Riccardo De Marchi, born in 1964, lives and works between his ateliers in Flaibano close to Trieste and Venice in the northeast of Italy and Parma in central-northern Italy. He studied at the Academy of Fine Arts in Venice Italy till the mid 80s.

His art was soon noticed by critics and the international public of contemporary art. Already in 1993 he was invited to participate at the XLV International Biennale of Venice. Many important exhibitions followed in Italy and all over the world: Scultura/Architettura/Citta, IX International Biennale of Sculpture in Carrara in 1998, solo exhibition at the Kunstlerhaus Palais Thurnund Taxis in Bregenz, Austria in 1998, the acquisition of a big sculpture by the Japanese city of Fukuroi Shizuoka on the occasion of the world Cup 2002, the invitation to participate at the exhibition Arte Contemporanea Italiana of the Unicredit Art Collection at one of the most important museums for contemporary art in Italy, the Mart in Rovereto, in 2005. The Peggy Gugenheim Collection in Venice invited him to exhibitions in 2009 and 2011 with the title Themes & Variations. He further exhibited in famous Italian museums like the Fortuny Museum in Venice in 2009 and 2011, or The Marco Museum of Contemporary Art in Rome in 2011.
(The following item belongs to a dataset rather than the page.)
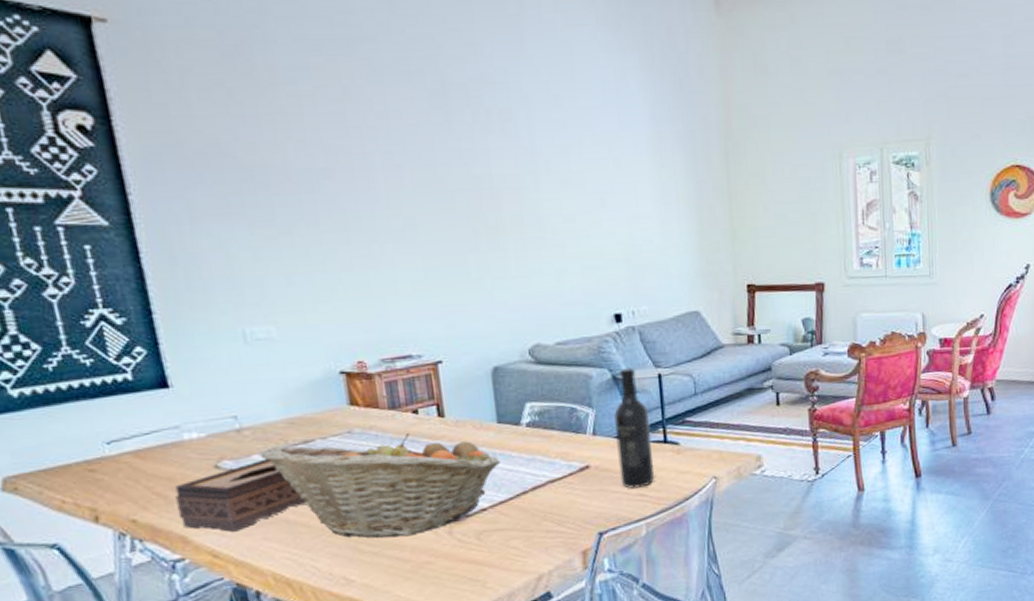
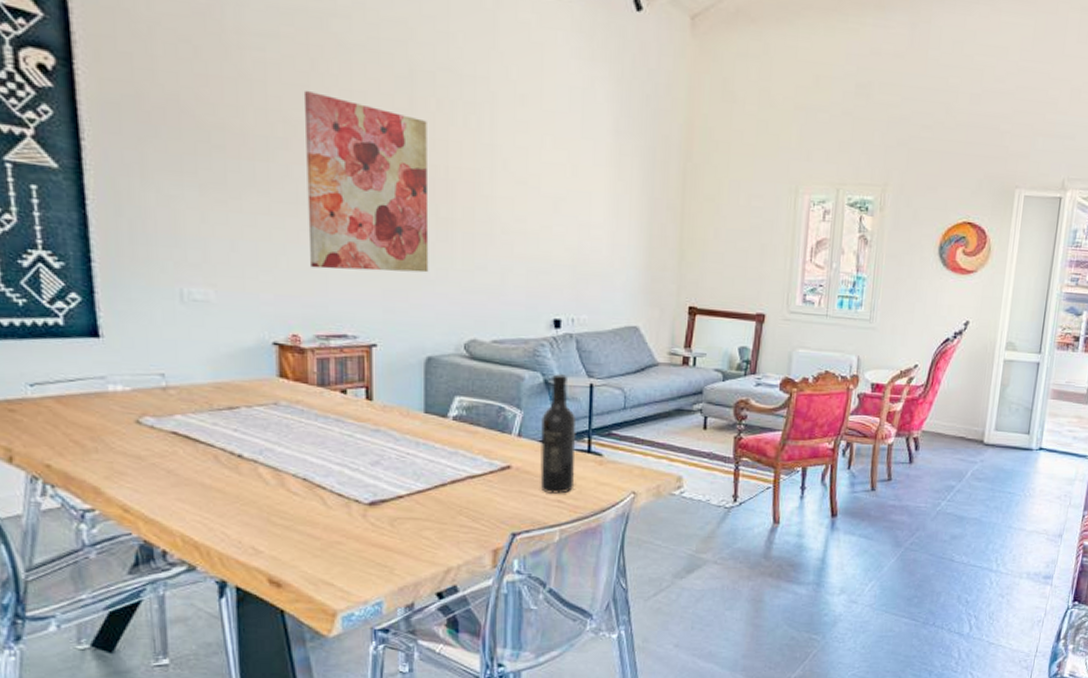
tissue box: present [175,458,307,532] -> none [93,420,225,489]
fruit basket: present [259,432,500,538] -> none [182,409,422,514]
wall art: none [340,117,485,293] -> present [303,90,429,273]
De Marchi also participated in exhibitions in galleries and art shows in Italy, Germany, France, Hungary, USA, Canada, Uruguay and many other places all over the world. Well known art critics have been writing about Riccardo De Marchi’s art as well as philosophers like Maurizio Ferraris, who met Riccardo in New York City in 2006. Ferraris writes about his first meeting with Riccardo De Marchi: » It would be rather lengthy to recount all the impressions which he made upon me. But the main one was that of an obstinate dedication to the “impression”. I do not wish to suggest that De Marchi is an impressionist, the exact opposite; he does not paint the impressions that the world leaves on his own soul, he doesn’t paint what he feels, but, precisely the opposite, he traces some impressions (which are no more his than they are mine or yours, they are universal) on supports, whether metal, stone or plastic, with ever more refined research.»

De Marchi creates holes representing presence-absence which penetrate the material to enquire its meaning, traces left by the action of the artist where individual signs become letters of a universal language or alphabet. The surfaces of his “art works” for Riccardo De Marchi represent a kind of white page to be written on by penetrating the chosen materials like aluminium, stainless steel or plexiglas, creating a new universe of interrogation and dialogue. De Marchi’s art doesn’t want to establish final concepts, but generate a dialectic which involves the spectator as well as the environment where his art is located. A significant example of this dialectic is the creation of a stainless steel floor, traced by De Marchi’s hole writing, in the music room of 16th-century Palladio’s Villa Pisani. The floor mirrors all the frescos on the walls and ceiling as well as the people walking around the room.